━━━━━ Source extract ━━━━━

The main difference, however, is you can choose which LLM to talk to. So far OpenPilot supports GPT 3.5/4 and Google PaLM 2. I'd like to add support for more models (Claude 2, etc) but have been stuck on waiting lists so I haven't tested them.

OpenPilot will give context to your prompts by automatically including relevant files from your workspace. You don't need to have the file open or manually highlight the code in question. It does this using 2 techniques:

1. All the files in your workspace are transformed into embeddings and stored in a DB (Chroma). When you enter a prompt, OpenPilot performs a similarity search to try to find the files you are talking about.

2. It uses a two-step process when communicating to the LLM. It first asks the LLM what files it needs to see in order to answer your prompt, passing along the file paths that matched. This lets the model confirm whether the files are really relevant, so we don't pollute the context with irrelevant info. It also gives it a chance to specify any files that didn't semantically match, which it might be able to infer exist based on your prompt and the structure of your project given the file paths it has seen. Finally, the prompt is resubmitted along with the contents of the files it asked for.

━━━━━

_Tasks to perform_
a) List every language model named in the OpenPilot text, including those it supports and those it would like to add.
b) Answer these questions from the OpenPilot text:
(i) In what database are the workspace file embeddings stored?
(ii) Why has support for models such as Claude 2 not been tested?
(iii) What is sent with the resubmitted prompt in the final step?
c) According to the OpenPilot text, why does OpenPilot first ask the LLM which files it needs before answering the prompt?

━━━━━ Data listing ━━━━━

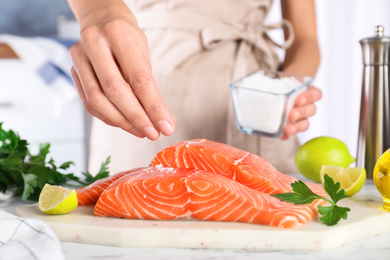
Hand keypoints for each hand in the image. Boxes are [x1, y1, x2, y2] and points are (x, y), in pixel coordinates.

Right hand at [68, 1, 174, 139]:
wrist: (101, 20)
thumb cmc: (126, 38)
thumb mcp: (143, 55)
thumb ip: (151, 87)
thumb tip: (164, 121)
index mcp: (118, 35)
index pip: (138, 78)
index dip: (152, 106)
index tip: (165, 126)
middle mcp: (94, 43)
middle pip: (114, 91)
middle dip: (136, 117)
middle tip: (152, 133)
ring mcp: (79, 57)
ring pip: (97, 100)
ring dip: (122, 121)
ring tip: (140, 131)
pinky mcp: (73, 71)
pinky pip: (89, 102)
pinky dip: (108, 117)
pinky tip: (123, 122)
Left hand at [281, 86, 321, 138]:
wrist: (276, 93)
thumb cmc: (282, 85)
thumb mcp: (281, 82)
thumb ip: (276, 84)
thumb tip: (261, 85)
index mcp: (309, 92)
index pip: (316, 94)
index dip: (309, 97)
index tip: (298, 100)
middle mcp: (308, 106)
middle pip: (311, 110)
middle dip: (301, 113)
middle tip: (291, 115)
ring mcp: (302, 117)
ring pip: (305, 123)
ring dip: (296, 127)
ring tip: (287, 129)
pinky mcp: (293, 126)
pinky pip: (292, 132)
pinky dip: (287, 135)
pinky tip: (282, 135)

━━━━━

_Answers to the exercise_
a) GPT 3.5, GPT 4, Google PaLM 2, Claude 2

b)
(i) Chroma.
(ii) The author has been stuck on waiting lists.
(iii) The contents of the files the LLM asked for.

c) This first step lets the model confirm whether the matched files are really relevant, so the context isn't polluted with irrelevant info. It also gives the model a chance to name files that didn't semantically match but that it can infer exist from the prompt and the project's file paths.